South African entrepreneurs are not thriving and more needs to be done to improve the country’s entrepreneurial ecosystem.
That is according to the State of Entrepreneurship in South Africa report, released by Seed Academy after surveying more than 1,000 entrepreneurs across the county.
It found the South African startup ecosystem remains difficult to navigate with several entrepreneurs reporting they do not know how to access available support. Key challenges for entrepreneurs include inability to raise funds, finding customers, customers paying late and unpredictability of business conditions.
“We’ve undertaken this survey for four years and it is SA’s largest and most referenced entrepreneur survey,” said Donna Rachelson, chief executive officer (CEO) of Seed Academy.
“We see small progress in terms of business survival rates, revenue increases and more women entrepreneurs but what we really need is for stakeholders in the ecosystem to pull together and make major trajectory changes that support all entrepreneurs from seed through to scale-up stages. We still don’t have the basics right: early stage funding and high impact business support throughout the entrepreneurial journey.”
The number of for-profit social enterprises has increased by 10 per cent since 2017, demonstrating that businesses that address social and community issues are on the rise. Of the businesses that are post revenue, only five per cent have a turnover of greater than ZAR5 million.
Keys to success for entrepreneurs remain strong personal networks, proper business planning, access to business support services and the ability to present for new market opportunities. Business focus is necessary but 47 per cent of businesses are engaged in business to business, business to consumer and business to government initiatives at the same time – making market focus difficult.
Accessing funding remains the biggest concern and challenge for entrepreneurs. Entrepreneurs are largely self-funding and are not applying for funding because they don’t know where or how. The risk appetite for funding early stage and perceived “risky” entrepreneurs is low. In addition, the angel network and banks as funding options remain ineffective.
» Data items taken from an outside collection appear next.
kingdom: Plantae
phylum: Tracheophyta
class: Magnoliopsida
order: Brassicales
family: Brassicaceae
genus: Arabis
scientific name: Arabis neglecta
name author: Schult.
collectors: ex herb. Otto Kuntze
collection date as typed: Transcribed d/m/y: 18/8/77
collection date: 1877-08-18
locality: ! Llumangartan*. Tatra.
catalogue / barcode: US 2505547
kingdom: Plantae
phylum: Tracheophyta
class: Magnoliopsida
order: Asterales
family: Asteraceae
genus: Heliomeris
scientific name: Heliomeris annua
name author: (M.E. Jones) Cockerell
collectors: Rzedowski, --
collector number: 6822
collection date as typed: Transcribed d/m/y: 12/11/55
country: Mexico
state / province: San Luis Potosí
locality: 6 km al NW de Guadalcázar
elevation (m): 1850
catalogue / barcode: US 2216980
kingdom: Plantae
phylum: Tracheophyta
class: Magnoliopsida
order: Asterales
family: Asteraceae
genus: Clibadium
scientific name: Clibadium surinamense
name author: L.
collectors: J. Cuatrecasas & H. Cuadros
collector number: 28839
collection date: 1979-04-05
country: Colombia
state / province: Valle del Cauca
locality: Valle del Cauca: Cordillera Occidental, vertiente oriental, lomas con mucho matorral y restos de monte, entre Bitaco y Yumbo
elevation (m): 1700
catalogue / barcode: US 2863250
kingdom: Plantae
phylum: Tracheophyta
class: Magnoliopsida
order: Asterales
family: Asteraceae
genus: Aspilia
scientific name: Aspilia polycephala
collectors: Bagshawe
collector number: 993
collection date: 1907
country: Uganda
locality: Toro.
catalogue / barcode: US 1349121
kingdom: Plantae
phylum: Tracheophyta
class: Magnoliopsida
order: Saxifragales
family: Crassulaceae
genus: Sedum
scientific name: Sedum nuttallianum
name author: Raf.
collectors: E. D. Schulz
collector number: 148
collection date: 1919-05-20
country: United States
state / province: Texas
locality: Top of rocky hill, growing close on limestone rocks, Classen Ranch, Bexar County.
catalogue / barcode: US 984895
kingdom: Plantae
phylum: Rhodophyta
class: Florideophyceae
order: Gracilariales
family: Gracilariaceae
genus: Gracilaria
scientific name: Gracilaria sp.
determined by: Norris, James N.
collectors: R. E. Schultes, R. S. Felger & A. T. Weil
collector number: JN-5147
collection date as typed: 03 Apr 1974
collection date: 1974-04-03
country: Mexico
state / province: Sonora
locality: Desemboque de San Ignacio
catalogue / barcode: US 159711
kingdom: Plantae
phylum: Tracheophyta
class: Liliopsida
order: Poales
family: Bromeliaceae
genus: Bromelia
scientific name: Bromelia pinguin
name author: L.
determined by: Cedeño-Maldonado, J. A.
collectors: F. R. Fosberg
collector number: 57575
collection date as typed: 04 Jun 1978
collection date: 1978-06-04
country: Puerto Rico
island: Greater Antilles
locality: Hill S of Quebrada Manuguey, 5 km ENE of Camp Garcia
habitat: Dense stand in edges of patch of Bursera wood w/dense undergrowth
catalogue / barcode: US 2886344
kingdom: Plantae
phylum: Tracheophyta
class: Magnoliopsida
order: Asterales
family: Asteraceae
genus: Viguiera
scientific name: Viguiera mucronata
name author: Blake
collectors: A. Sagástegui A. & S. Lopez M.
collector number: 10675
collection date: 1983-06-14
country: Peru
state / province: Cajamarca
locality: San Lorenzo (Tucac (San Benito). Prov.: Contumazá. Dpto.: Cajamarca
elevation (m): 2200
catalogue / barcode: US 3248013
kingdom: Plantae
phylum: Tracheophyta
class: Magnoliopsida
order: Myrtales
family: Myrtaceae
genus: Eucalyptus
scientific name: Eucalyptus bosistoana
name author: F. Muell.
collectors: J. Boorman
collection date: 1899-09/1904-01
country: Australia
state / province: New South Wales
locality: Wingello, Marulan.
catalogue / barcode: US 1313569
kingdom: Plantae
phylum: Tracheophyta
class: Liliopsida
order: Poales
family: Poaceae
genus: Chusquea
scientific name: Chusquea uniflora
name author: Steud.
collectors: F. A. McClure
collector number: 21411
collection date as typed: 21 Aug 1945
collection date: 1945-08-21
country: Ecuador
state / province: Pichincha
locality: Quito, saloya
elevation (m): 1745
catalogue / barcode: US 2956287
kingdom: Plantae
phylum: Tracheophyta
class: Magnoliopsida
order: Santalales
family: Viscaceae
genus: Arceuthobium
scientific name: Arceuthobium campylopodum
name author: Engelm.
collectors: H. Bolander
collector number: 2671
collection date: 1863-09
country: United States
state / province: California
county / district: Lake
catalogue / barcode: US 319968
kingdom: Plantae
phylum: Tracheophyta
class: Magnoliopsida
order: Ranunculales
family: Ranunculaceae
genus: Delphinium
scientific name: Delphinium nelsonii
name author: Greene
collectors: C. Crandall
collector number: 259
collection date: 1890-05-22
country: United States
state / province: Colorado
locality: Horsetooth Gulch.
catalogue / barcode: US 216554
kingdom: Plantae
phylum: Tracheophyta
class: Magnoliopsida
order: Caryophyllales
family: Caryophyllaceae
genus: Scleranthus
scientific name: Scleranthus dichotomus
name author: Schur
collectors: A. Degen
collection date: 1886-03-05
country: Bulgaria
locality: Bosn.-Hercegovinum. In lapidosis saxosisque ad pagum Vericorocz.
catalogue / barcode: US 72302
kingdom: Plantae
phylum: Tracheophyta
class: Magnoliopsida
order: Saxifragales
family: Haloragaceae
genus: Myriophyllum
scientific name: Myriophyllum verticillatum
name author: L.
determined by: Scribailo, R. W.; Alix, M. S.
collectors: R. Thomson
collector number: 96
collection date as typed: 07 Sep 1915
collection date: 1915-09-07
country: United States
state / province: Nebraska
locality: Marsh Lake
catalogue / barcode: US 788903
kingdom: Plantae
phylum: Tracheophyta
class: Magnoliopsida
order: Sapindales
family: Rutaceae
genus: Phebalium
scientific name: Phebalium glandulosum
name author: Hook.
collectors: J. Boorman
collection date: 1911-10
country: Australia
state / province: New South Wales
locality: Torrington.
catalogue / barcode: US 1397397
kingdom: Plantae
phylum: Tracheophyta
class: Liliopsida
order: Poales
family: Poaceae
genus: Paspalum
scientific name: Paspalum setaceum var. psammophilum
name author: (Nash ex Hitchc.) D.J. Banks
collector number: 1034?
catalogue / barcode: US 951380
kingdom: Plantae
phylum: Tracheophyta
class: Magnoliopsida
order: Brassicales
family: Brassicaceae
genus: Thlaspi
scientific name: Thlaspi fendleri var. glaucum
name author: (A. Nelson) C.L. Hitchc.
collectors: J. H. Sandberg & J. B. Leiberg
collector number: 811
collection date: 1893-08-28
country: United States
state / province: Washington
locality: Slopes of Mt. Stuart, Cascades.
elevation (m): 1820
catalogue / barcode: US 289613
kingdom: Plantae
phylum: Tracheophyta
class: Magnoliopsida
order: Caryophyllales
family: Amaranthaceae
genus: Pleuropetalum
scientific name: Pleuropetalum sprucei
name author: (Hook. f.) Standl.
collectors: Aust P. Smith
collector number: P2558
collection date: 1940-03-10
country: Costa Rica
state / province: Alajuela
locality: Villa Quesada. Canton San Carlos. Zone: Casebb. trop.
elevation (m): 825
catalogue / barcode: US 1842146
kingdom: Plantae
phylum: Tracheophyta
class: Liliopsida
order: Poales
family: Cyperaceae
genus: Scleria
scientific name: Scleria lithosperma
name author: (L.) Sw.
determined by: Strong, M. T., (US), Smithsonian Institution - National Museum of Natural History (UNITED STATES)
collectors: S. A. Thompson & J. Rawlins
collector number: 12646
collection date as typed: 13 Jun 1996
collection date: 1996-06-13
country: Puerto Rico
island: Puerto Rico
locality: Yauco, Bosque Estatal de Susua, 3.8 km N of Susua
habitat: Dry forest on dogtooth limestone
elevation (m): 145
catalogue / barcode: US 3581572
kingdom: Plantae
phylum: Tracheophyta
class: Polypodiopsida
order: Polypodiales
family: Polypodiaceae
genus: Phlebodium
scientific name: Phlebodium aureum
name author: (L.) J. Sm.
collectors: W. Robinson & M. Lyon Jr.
Rachelson recommends real conversations over what is needed to be done differently to develop an ecosystem that develops sustainable businesses that create jobs. Funders need to play a far more active role in educating entrepreneurs about their processes and put in place interventions that assist entrepreneurs to become ‘funding ready’. They should also be allocating risk-based funding to early-stage entrepreneurs together with appropriate business development support.
“Align the support provided by government and other role players as the current ecosystem is disjointed with very little cooperation and coordination. This results in misalignment to the sectors that are highlighted in key economic policy documents. We also need to design interventions that are appropriate for women,” she said.